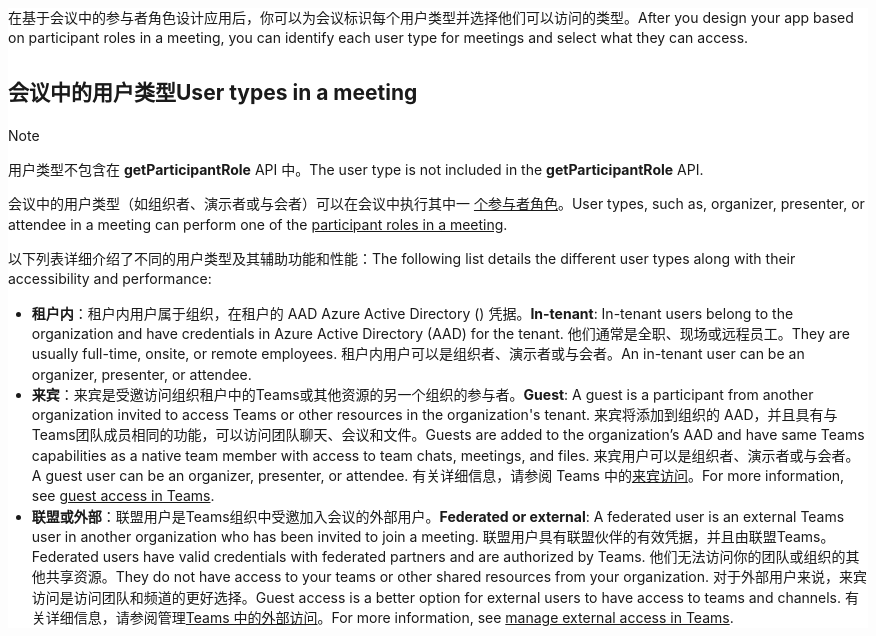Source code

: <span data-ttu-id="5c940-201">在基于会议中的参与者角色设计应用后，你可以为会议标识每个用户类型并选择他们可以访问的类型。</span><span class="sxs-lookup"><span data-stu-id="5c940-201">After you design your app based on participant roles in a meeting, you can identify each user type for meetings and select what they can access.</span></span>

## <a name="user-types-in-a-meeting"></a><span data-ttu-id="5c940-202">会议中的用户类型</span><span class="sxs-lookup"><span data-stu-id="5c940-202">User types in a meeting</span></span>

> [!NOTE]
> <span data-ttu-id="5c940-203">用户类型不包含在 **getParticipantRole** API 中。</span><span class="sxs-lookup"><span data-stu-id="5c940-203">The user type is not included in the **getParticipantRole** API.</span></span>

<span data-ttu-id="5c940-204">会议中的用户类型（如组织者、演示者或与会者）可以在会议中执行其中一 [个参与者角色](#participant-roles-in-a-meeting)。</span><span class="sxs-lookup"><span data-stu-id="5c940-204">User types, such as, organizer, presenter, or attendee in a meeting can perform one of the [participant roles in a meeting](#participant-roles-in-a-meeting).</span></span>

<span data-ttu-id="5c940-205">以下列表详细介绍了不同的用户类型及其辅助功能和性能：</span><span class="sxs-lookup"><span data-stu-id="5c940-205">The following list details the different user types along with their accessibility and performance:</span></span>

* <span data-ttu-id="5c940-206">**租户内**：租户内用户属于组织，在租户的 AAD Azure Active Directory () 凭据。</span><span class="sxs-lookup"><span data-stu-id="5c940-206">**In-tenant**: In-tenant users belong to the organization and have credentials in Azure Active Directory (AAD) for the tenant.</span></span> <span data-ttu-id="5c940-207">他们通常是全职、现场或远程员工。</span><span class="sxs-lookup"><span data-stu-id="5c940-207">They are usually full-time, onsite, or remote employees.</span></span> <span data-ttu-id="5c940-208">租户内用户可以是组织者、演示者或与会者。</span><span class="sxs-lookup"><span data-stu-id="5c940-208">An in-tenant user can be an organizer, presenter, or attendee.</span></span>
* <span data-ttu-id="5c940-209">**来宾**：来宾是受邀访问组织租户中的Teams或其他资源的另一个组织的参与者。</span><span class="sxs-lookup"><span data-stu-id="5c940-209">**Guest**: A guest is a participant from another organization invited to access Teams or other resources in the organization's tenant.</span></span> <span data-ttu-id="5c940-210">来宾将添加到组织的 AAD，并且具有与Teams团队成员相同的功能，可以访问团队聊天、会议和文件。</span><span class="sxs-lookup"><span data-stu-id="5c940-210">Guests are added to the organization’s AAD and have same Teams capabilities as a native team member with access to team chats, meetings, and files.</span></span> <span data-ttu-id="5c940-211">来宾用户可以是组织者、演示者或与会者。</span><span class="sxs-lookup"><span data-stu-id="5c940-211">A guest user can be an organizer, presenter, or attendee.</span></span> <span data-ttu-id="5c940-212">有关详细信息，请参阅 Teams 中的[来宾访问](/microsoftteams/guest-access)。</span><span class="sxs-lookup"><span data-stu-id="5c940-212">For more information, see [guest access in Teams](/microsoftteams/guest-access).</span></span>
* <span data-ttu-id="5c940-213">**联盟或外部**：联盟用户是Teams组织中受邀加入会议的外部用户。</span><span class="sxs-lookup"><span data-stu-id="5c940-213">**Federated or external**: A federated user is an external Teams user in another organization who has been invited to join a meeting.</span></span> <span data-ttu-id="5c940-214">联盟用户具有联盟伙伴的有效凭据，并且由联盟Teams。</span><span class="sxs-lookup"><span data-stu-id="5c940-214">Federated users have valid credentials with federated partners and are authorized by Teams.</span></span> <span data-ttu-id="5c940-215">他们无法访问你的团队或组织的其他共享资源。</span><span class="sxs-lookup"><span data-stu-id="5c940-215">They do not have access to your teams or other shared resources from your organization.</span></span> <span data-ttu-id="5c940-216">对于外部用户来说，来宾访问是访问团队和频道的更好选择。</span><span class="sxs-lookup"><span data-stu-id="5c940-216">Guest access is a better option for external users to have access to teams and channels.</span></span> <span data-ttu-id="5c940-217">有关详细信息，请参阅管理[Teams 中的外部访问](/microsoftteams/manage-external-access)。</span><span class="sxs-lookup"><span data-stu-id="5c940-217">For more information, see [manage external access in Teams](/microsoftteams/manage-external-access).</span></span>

-- ACTIVITY --
Rewrite the stretch from the start of the items through the line containing "in a meeting](#participant-roles-in-a-meeting).</span></span>" as a Markdown table with the columns Row and Line, one numbered row per line, skipping blank lines and leaving out the pictures.

-- COMPLETED TASK --
| Row | Line |
|---|---|
| 1 | Source code |
| 2 | : <span data-ttu-id="5c940-201">在基于会议中的参与者角色设计应用后，你可以为会议标识每个用户类型并选择他们可以访问的类型。</span><span class="sxs-lookup"><span data-stu-id="5c940-201">After you design your app based on participant roles in a meeting, you can identify each user type for meetings and select what they can access.</span></span> |
| 3 | ## <a name="user-types-in-a-meeting"></a><span data-ttu-id="5c940-202">会议中的用户类型</span><span class="sxs-lookup"><span data-stu-id="5c940-202">User types in a meeting</span></span> |
| 4 | > [!NOTE] |
| 5 | > <span data-ttu-id="5c940-203">用户类型不包含在 **getParticipantRole** API 中。</span><span class="sxs-lookup"><span data-stu-id="5c940-203">The user type is not included in the **getParticipantRole** API.</span></span> |
| 6 | <span data-ttu-id="5c940-204">会议中的用户类型（如组织者、演示者或与会者）可以在会议中执行其中一 [个参与者角色](#participant-roles-in-a-meeting)。</span><span class="sxs-lookup"><span data-stu-id="5c940-204">User types, such as, organizer, presenter, or attendee in a meeting can perform one of the [participant roles in a meeting](#participant-roles-in-a-meeting).</span></span> |